--- DOCUMENT SOURCE ---
La Cour a ensuite mentionné, respectant le précédent qu’elle a créé dans la décision T-275/2021, que « la Constitution protège le droit des femmes de porter des accusations sur les réseaux sociaux lorsqu’elles sont victimes de discrimination, de violence, de harcèlement et d’abus » [para. 254]. Ces accusations contribuent à la prévention et à la poursuite des violations des droits des femmes. La Cour a également estimé que ces accusations ne devaient pas être réduites au silence, notamment au vu des obstacles auxquels les femmes sont confrontées pour accéder aux voies de recours judiciaires. Par conséquent, « la société et l’État doivent protéger les femmes qui utilisent les médias sociaux comme une « soupape d’échappement» lorsque les mesures judiciaires ou administratives ne sont pas suffisantes, appropriées, sûres et rapides » [para. 254].

En se référant à la décision T-289/2021, la Cour a soutenu que les principes de véracité et d’impartialité sont plus souples en ce qui concerne une personne qui raconte une expérience personnelle, « en particulier si elle a été victime d’un crime » [para. 258]. Dans de tels cas, la Cour a estimé que les femmes qui racontent leur histoire ne devraient pas être obligées d’utiliser le conditionnel, d’exprimer leur scepticisme ou d’être confrontées à leur agresseur. En outre, lorsqu’ils évaluent la tension entre la liberté d’expression et le droit à l’honneur et à la réputation, les juges devraient prendre en considération la bonne foi de la victime et la protection particulière accordée à l’expression des violences basées sur le genre.

La Cour a également souligné l’importance des femmes dans les médias. Citant la décision T-140/2021, elle a soutenu que les femmes dans le journalisme favorisent la diversité et renforcent la démocratie, et « permettent des transformations juridiques, politiques, sociales, économiques et culturelles indispensables à l’éradication de la discrimination et de la violence à l’égard des femmes » [para. 264].
--- EXTRAIT DE DONNÉES ---
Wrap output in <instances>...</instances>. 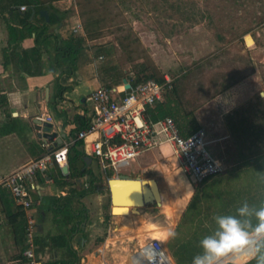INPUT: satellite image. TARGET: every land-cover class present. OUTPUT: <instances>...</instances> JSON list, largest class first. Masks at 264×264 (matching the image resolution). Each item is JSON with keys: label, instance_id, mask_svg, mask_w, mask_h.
---
CONSIGNE DE TRAVAIL: Poursuivez le texte sur la jurisprudence de la Cour relative aux accusations portées par les femmes sur les réseaux sociaux, en reprenant juste après sa dernière phrase.

EXERCICE CORRIGÉ:
La Cour a ensuite analysé « l’escrache », « une stratégie féministe consistant à faire connaître au public des épisodes de harcèlement et d’abus sexuels » [para. 289] et à dénoncer les agresseurs, généralement par le biais d’accusations sur les réseaux sociaux ou de manifestations publiques. La Cour a considéré que l’escrache contribue à bâtir des réseaux de soutien et à prévenir de nouveaux actes de violence « en informant d’autres femmes des dangers auxquels elles ont été confrontées » [para. 280].

En outre, la Cour a considéré l’escrache comme une forme de protestation et une expression artistique dont l’intention est de soumettre au débat public des sujets qui ont été occultés : « c’est mettre en lumière quelque chose d’inconnu à propos de quelqu’un, une action qui cherche à exprimer un non-dit, une invitation à la société à aborder des sujets qui fâchent, mais nécessaires pour la transformer en un espace libéré de la violence » [par. 288].

À ce titre, la Cour a déclaré que l’escrache et le journalisme féministe sont des alliés qui se partagent un dessein commun. La Cour a conclu que le journalisme féministe a pour mission de « mettre en évidence le rôle des femmes et d’autres groupes traditionnellement marginalisés dans la société et de signaler les actes de violence à leur égard » [para. 292]. La Cour a ensuite contesté l’idée selon laquelle le journalisme doit être neutre, notamment en ce qui concerne les droits de l’homme et les droits des femmes. Pour la Cour, il est naturel que les médias, en raison de leur autonomie, défendent des idées politiquement diverses, tant qu’elles le font de manière professionnelle et rigoureuse.

En ce qui concerne le harcèlement judiciaire, la Cour a estimé que son objectif est de réduire au silence l’expression, généralement sur des questions d’intérêt public en abusant du système judiciaire. L’harceleur dispose souvent d’abondantes ressources pour couvrir sa représentation judiciaire et les frais de justice. De plus, dans les cas de harcèlement judiciaire, il existe un déséquilibre de pouvoir entre les parties dans lequel la plus puissante « rend impossible de satisfaire les demandes, en particulier les dommages-intérêts excessifs » [para. 305]. La Cour a souligné le fait que le harcèlement judiciaire transmet également un message d’avertissement aux autres citoyens de garder le silence, et crée donc un effet dissuasif sur l’expression.

Après avoir détaillé le cadre juridique susmentionné, la Cour a analysé le cas en espèce. La Cour a commencé par souligner le parcours professionnel de Ruiz-Navarro et Londoño en tant que journalistes et militantes féministes, traitant du harcèlement et des abus sexuels, ainsi que d’autres problèmes qui touchent principalement les femmes et la communauté LGTBI. La Cour a ensuite qualifié l’article publié de « recueil des voix, pensées, sentiments et émotions de huit femmes anonymes dont l’existence ne sera pas remise en question par la Cour » [para. 321].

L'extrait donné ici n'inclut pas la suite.